Io lo vedo, quando parlo dei miei figli ai consigli di classe, che i prof non riescono a crederci fino in fondo, a quel che dico. Lo vedo nei loro occhi e soprattutto poi nei loro comportamenti con i miei figli, appunto. Cerco di trovare le parole, gli esempi per spiegare loro ma niente, non li ho ancora trovati temo. O forse la mentalità corrente è che una madre è poco attendibile per definizione, quando parla dei propri figli, cercherà sempre di scusarli e quindi non va creduta.
E i nostri figli si ritrovano in guai più grossi di loro perché vengono fraintesi, giudicati e non aiutati nelle loro reali difficoltà. Spesso i risultati sono meltdown, chiusura sociale, fuga da situazioni, crollo dell’autostima.

Insomma, datece retta un po’. Il beneficio del dubbio almeno. “ma fammi vedere un attimo se queste mirabolanti incredibili cose che dice questa qua sono almeno un po’ vere”.
Lo sono, giurin giurello. Quando vi spiego come funzionano i miei figli, lo faccio anche per voi. E vi posso assicurare che l’esperta mondiale in materia sono io. Fidatevi, vi risparmierete anche voi un sacco di rogne.

Se per esempio vi dico che l’Asperboy va in grossa grisi per il rumore continuo, per le luci troppo forti… credetemi. Anche se a voi non fanno questo effetto, anche se vi sembra impossibile che si possano avere crisi di nervi solo per un po di rumore e di luce. Non sono una madre che cerca in ogni modo di giustificare comportamenti maleducati del figlio, sono una che prova a spiegarvi come funziona un autistico. Provate a vedere la differenza di comportamento se lo portate in un’aula tranquilla, se chiudete un po’ quella serranda in classe, se usa cuffie per il rumore, se può uscire dalla stanza e camminare in un corridoio tranquillo ogni tanto, se vi interessate al suo mondo personale.

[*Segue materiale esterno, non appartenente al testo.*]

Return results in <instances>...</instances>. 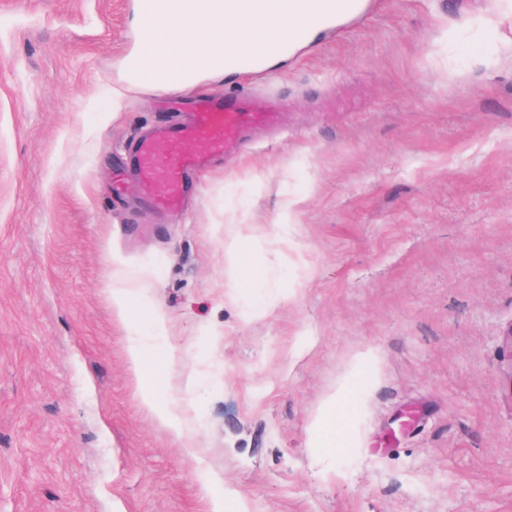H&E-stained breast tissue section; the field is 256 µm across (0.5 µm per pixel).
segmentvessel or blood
Instances as JSON below:
<instances>
[{
	"instance_id": "b4317fda",
	"label": "vessel or blood",
	"mask_w": 512,
	"mask_h": 512,
	"mask_svg": "<svg viewBox=\"0 0 512 512\" xmlns=\"http://www.w3.org/2000/svg\"><path fill=\"white\" fill-rule=\"evenodd\" d=\"M263 17L275 21L284 11L329 26L344 25L370 7V0H263ZM290 39L267 42L261 48L238 47L226 53L225 67L259 75L268 60L288 53ZM271 111L255 108L243 93L224 100L200 99L187 122L140 138L134 145L136 167L153 203L162 208L180 204L183 183L201 171L207 160L225 151L228 141L242 130L270 124Z\"/></svg>"
}]
</instances>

Potreste scoprire che non è un ragazzino stranamente bizzoso e distratto, che dice di no a priori a tutto, che ogni tanto ha momenti di inspiegabile (inspiegabile per voi) rabbia, potreste scoprire che è un ragazzino che vuole solo tanto essere un bravo ragazzino, non dare problemi a nessuno, dimostrare quello che vale a scuola, conoscere le persone e farsi conoscere. Se solo non dovesse sprecare tante energie solo per controllare il disagio dovuto all’ipersensorialità e all’ansia di non essere compreso.

Il primo passo insomma è darci un po’ di fiducia. Anche perché siamo tanto stanchi di non essere veramente mai creduti.